==== Source material

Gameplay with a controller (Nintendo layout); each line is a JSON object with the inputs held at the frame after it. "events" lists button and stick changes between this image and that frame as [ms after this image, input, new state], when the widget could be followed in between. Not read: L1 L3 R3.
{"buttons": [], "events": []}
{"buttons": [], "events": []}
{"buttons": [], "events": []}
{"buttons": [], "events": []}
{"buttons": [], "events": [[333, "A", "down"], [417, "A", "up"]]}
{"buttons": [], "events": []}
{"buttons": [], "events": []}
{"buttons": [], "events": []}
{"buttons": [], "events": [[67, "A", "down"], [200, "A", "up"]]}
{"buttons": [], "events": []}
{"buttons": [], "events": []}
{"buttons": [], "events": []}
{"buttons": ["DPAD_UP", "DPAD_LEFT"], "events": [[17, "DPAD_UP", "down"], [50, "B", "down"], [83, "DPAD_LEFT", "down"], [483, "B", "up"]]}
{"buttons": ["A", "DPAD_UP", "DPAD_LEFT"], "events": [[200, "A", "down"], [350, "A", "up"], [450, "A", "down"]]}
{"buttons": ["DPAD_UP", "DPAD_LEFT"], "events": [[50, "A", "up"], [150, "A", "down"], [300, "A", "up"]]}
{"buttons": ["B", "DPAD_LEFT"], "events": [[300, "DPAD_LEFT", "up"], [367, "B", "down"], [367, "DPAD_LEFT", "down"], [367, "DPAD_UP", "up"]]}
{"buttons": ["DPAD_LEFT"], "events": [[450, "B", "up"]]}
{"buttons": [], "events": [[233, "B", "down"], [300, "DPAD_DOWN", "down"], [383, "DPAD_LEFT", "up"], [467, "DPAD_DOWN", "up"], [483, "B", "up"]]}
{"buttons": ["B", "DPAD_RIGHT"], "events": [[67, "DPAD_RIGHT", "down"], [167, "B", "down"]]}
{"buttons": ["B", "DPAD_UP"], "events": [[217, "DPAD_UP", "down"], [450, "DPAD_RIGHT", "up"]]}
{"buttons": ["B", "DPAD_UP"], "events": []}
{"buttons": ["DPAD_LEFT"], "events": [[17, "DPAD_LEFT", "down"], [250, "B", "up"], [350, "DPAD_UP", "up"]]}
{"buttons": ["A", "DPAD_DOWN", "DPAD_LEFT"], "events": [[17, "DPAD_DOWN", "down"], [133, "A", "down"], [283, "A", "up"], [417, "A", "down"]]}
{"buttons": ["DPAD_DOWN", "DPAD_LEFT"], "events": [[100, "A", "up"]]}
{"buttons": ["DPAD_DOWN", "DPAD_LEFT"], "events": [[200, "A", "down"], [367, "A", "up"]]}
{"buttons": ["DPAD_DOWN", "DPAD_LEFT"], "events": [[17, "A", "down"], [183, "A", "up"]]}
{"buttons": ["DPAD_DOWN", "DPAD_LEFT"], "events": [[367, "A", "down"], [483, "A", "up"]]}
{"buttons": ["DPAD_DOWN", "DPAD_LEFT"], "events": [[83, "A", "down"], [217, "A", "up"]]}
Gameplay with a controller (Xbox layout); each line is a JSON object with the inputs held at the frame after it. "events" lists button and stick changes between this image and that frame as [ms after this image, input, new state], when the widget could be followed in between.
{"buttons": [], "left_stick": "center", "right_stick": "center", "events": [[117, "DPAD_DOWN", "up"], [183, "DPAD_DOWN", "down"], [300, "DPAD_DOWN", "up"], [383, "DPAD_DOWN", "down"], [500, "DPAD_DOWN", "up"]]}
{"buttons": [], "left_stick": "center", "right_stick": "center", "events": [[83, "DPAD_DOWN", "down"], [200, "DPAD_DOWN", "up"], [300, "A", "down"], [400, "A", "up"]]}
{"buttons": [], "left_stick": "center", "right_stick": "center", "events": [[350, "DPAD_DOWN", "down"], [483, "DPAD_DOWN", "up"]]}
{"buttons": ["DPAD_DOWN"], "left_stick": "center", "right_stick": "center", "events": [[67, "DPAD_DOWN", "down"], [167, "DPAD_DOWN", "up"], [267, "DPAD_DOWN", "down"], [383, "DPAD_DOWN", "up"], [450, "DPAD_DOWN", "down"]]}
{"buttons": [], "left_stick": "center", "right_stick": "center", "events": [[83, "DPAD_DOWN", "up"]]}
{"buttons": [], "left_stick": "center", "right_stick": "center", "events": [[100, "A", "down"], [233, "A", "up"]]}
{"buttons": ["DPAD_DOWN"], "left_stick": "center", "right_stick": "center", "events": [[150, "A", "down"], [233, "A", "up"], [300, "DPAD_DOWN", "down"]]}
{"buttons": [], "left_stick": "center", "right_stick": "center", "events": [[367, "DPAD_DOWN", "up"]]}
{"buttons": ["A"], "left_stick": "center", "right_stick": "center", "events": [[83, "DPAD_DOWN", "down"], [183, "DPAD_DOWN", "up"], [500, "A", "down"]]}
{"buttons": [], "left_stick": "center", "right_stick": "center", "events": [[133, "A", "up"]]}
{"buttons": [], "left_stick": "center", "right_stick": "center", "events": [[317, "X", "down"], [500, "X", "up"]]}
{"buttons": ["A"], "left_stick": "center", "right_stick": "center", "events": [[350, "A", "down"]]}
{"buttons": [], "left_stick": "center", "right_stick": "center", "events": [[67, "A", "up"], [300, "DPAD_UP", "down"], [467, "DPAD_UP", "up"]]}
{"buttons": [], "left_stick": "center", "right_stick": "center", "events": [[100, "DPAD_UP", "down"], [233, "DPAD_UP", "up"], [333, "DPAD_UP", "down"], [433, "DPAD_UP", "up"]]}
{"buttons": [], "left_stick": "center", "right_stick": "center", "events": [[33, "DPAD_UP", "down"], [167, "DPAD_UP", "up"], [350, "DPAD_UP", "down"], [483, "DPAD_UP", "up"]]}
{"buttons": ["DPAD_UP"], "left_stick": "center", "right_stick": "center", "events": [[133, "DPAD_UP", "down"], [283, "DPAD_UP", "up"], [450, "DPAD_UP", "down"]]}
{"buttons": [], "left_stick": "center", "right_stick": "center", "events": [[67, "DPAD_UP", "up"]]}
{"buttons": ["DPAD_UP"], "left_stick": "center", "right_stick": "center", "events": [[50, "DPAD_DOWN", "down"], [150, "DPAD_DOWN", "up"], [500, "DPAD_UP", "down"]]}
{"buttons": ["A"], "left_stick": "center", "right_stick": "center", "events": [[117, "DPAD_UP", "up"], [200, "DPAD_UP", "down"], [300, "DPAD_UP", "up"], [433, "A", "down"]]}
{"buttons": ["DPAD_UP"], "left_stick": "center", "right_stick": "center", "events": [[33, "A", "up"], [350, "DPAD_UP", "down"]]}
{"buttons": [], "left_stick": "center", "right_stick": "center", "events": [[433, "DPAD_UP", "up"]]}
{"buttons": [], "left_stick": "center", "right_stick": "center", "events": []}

========

**Task description**
Transcribe the data above in full, exactly.

**Exercise solution**
Gameplay with a controller (Nintendo layout); each line is a JSON object with the inputs held at the frame after it. "events" lists button and stick changes between this image and that frame as [ms after this image, input, new state], when the widget could be followed in between. Not read: L1 L3 R3.
{"buttons": [], "events": []}
{"buttons": [], "events": []}
{"buttons": [], "events": []}
{"buttons": [], "events": []}
{"buttons": [], "events": [[333, "A", "down"], [417, "A", "up"]]}
{"buttons": [], "events": []}
{"buttons": [], "events": []}
{"buttons": [], "events": []}
{"buttons": [], "events": [[67, "A", "down"], [200, "A", "up"]]}
{"buttons": [], "events": []}
{"buttons": [], "events": []}
{"buttons": [], "events": []}
{"buttons": ["DPAD_UP", "DPAD_LEFT"], "events": [[17, "DPAD_UP", "down"], [50, "B", "down"], [83, "DPAD_LEFT", "down"], [483, "B", "up"]]}
{"buttons": ["A", "DPAD_UP", "DPAD_LEFT"], "events": [[200, "A", "down"], [350, "A", "up"], [450, "A", "down"]]}
{"buttons": ["DPAD_UP", "DPAD_LEFT"], "events": [[50, "A", "up"], [150, "A", "down"], [300, "A", "up"]]}
{"buttons": ["B", "DPAD_LEFT"], "events": [[300, "DPAD_LEFT", "up"], [367, "B", "down"], [367, "DPAD_LEFT", "down"], [367, "DPAD_UP", "up"]]}
{"buttons": ["DPAD_LEFT"], "events": [[450, "B", "up"]]}
{"buttons": [], "events": [[233, "B", "down"], [300, "DPAD_DOWN", "down"], [383, "DPAD_LEFT", "up"], [467, "DPAD_DOWN", "up"], [483, "B", "up"]]}
{"buttons": ["B", "DPAD_RIGHT"], "events": [[67, "DPAD_RIGHT", "down"], [167, "B", "down"]]}
{"buttons": ["B", "DPAD_UP"], "events": [[217, "DPAD_UP", "down"], [450, "DPAD_RIGHT", "up"]]}
{"buttons": ["B", "DPAD_UP"], "events": []}
{"buttons": ["DPAD_LEFT"], "events": [[17, "DPAD_LEFT", "down"], [250, "B", "up"], [350, "DPAD_UP", "up"]]}
{"buttons": ["A", "DPAD_DOWN", "DPAD_LEFT"], "events": [[17, "DPAD_DOWN", "down"], [133, "A", "down"], [283, "A", "up"], [417, "A", "down"]]}
{"buttons": ["DPAD_DOWN", "DPAD_LEFT"], "events": [[100, "A", "up"]]}
{"buttons": ["DPAD_DOWN", "DPAD_LEFT"], "events": [[200, "A", "down"], [367, "A", "up"]]}
{"buttons": ["DPAD_DOWN", "DPAD_LEFT"], "events": [[17, "A", "down"], [183, "A", "up"]]}
{"buttons": ["DPAD_DOWN", "DPAD_LEFT"], "events": [[367, "A", "down"], [483, "A", "up"]]}
{"buttons": ["DPAD_DOWN", "DPAD_LEFT"], "events": [[83, "A", "down"], [217, "A", "up"]]}
Gameplay with a controller (Xbox layout); each line is a JSON object with the inputs held at the frame after it. "events" lists button and stick changes between this image and that frame as [ms after this image, input, new state], when the widget could be followed in between.
{"buttons": [], "left_stick": "center", "right_stick": "center", "events": [[117, "DPAD_DOWN", "up"], [183, "DPAD_DOWN", "down"], [300, "DPAD_DOWN", "up"], [383, "DPAD_DOWN", "down"], [500, "DPAD_DOWN", "up"]]}
{"buttons": [], "left_stick": "center", "right_stick": "center", "events": [[83, "DPAD_DOWN", "down"], [200, "DPAD_DOWN", "up"], [300, "A", "down"], [400, "A", "up"]]}
{"buttons": [], "left_stick": "center", "right_stick": "center", "events": [[350, "DPAD_DOWN", "down"], [483, "DPAD_DOWN", "up"]]}
{"buttons": ["DPAD_DOWN"], "left_stick": "center", "right_stick": "center", "events": [[67, "DPAD_DOWN", "down"], [167, "DPAD_DOWN", "up"], [267, "DPAD_DOWN", "down"], [383, "DPAD_DOWN", "up"], [450, "DPAD_DOWN", "down"]]}
{"buttons": [], "left_stick": "center", "right_stick": "center", "events": [[83, "DPAD_DOWN", "up"]]}
{"buttons": [], "left_stick": "center", "right_stick": "center", "events": [[100, "A", "down"], [233, "A", "up"]]}
{"buttons": ["DPAD_DOWN"], "left_stick": "center", "right_stick": "center", "events": [[150, "A", "down"], [233, "A", "up"], [300, "DPAD_DOWN", "down"]]}
{"buttons": [], "left_stick": "center", "right_stick": "center", "events": [[367, "DPAD_DOWN", "up"]]}
{"buttons": ["A"], "left_stick": "center", "right_stick": "center", "events": [[83, "DPAD_DOWN", "down"], [183, "DPAD_DOWN", "up"], [500, "A", "down"]]}
{"buttons": [], "left_stick": "center", "right_stick": "center", "events": [[133, "A", "up"]]}
{"buttons": [], "left_stick": "center", "right_stick": "center", "events": [[317, "X", "down"], [500, "X", "up"]]}
{"buttons": ["A"], "left_stick": "center", "right_stick": "center", "events": [[350, "A", "down"]]}
{"buttons": [], "left_stick": "center", "right_stick": "center", "events": [[67, "A", "up"], [300, "DPAD_UP", "down"], [467, "DPAD_UP", "up"]]}
{"buttons": [], "left_stick": "center", "right_stick": "center", "events": [[100, "DPAD_UP", "down"], [233, "DPAD_UP", "up"], [333, "DPAD_UP", "down"], [433, "DPAD_UP", "up"]]}
{"buttons": [], "left_stick": "center", "right_stick": "center", "events": [[33, "DPAD_UP", "down"], [167, "DPAD_UP", "up"], [350, "DPAD_UP", "down"], [483, "DPAD_UP", "up"]]}
{"buttons": ["DPAD_UP"], "left_stick": "center", "right_stick": "center", "events": [[133, "DPAD_UP", "down"], [283, "DPAD_UP", "up"], [450, "DPAD_UP", "down"]]}
{"buttons": [], "left_stick": "center", "right_stick": "center", "events": [[67, "DPAD_UP", "up"]]}
{"buttons": ["DPAD_UP"], "left_stick": "center", "right_stick": "center", "events": [[50, "DPAD_DOWN", "down"], [150, "DPAD_DOWN", "up"], [500, "DPAD_UP", "down"]]}
{"buttons": ["A"], "left_stick": "center", "right_stick": "center", "events": [[117, "DPAD_UP", "up"], [200, "DPAD_UP", "down"], [300, "DPAD_UP", "up"], [433, "A", "down"]]}
{"buttons": ["DPAD_UP"], "left_stick": "center", "right_stick": "center", "events": [[33, "A", "up"], [350, "DPAD_UP", "down"]]}
{"buttons": [], "left_stick": "center", "right_stick": "center", "events": [[433, "DPAD_UP", "up"]]}
{"buttons": [], "left_stick": "center", "right_stick": "center", "events": []}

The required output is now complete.